▶ _EXTRACT PROVIDED_:
☆ ☆ ☆ ☆ ☆ ☆ ☆
Princeton Future has embarked on an ad campaign that has identified everything from the considerable Princeton University's proposed arts neighborhood at University Place and Alexander Street to a restaurant planned for the corner of Leigh Avenue and Bayard Lane.
All of those projects are equally important in terms of their impact on the future of the town, according to Sheldon Sturges, also a member of the Princeton Future council. "We have to avoid the negative consequences of piecemeal development," he said, with Mr. Wilkes adding: "We're going for sensible, open, intelligent, useful planning derived through listening."
While members of the Regional Planning Board of Princeton are updating the community Master Plan, Mr. Wilkes contends that Princeton Future is not trying to eclipse that process, and that non-governmental dialogue is needed as well. "This is a forum where people can be heard, and hopefully there will be answers made available."
☆ ☆ ☆ ☆ ☆ ☆ ☆
▶ _QUESTIONS TO ANSWER_:
1) List every street name that appears in the excerpt about Princeton Future's ad campaign.
2) Write the next few sentences of the excerpt about Princeton Future's ad campaign, continuing after its final quotation.

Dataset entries
☆ ☆ ☆ ☆ ☆ ☆ ☆
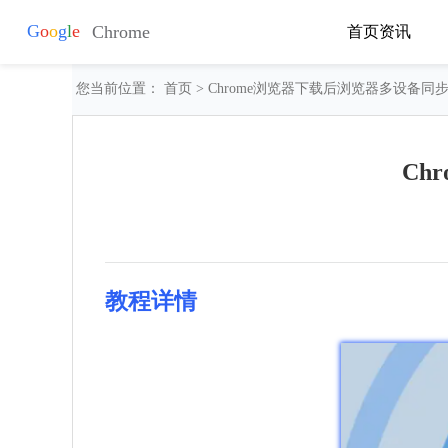
首页
资讯
您当前位置：
首页
> Chrome浏览器下载后浏览器多设备同
Ch
教程详情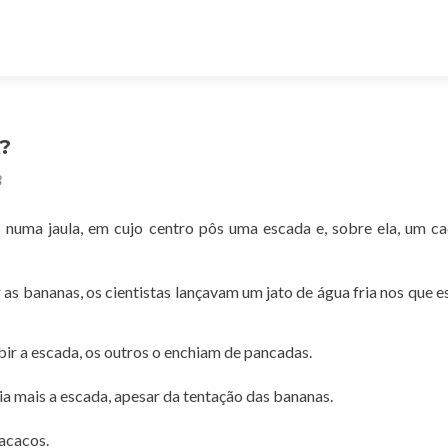
?
8
 numa jaula, em cujo centro pôs uma escada e, sobre ela, um c
s bananas, os cientistas lançavam um jato de água fria nos que 
ir a escada, os outros o enchiam de pancadas.
 mais a escada, apesar da tentação das bananas.
macacos.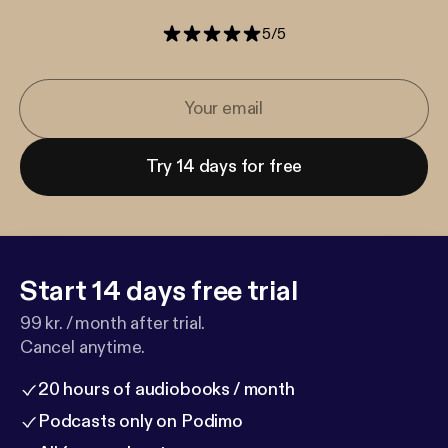
5
/
5
Try 14 days for free
Start 14 days free trial
99 kr. / month after trial.
Cancel anytime.
20 hours of audiobooks / month
Podcasts only on Podimo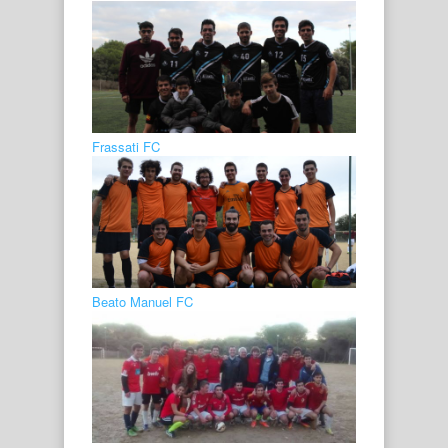
Frassati FC
Beato Manuel FC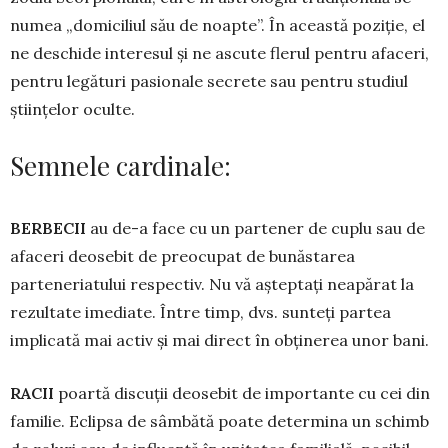
nu­mea „domiciliul său de noapte”. În aceas­tă po­ziție, el
ne deschide interesul și ne as­cute flerul pentru afaceri,
pentru le­gături pasionale secrete sau pentru studiul
știin­țelor oculte.
Semnele cardinale:
BERBECII
au de-a face cu un partener de cuplu sau de
afaceri deosebit de preo­cupat de bunăstarea
parteneriatului res­pectiv. Nu vă așteptați neapărat la
rezultate imediate. Între timp, dvs. sunteți partea
implicată mai activ și mai direct în obținerea unor bani.
RACII
poartă discuții deosebit de im­portante cu cei din
familie. Eclipsa de sâm­bătă poate determina un schimb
☆ ☆ ☆ ☆ ☆ ☆ ☆
▶ _ANSWERS FOR EACH ITEM_:
1) University Place, Alexander Street, Leigh Avenue, Bayard Lane

2)
Of particular concern is Princeton University's campus vision plan, which includes the aforementioned arts neighborhood, as well as changes in the school's Engineering Quadrangle area near Olden Street, and potential changes along the southern portion of campus. "The University has been consistent in saying that if the community will is determined, the school will play its part.
"Given that the University has embarked on its own master plan, it seems logical that we should engage in a simultaneous dialogue."
Saturday's discussion at the library will begin at 8:30 a.m. with an introductory session, then breaking off into small table groups, focusing on three, 40-minute sessions. At 11:30 a.m., the results of those sessions will be consolidated, followed by a break for lunch, and closing statements.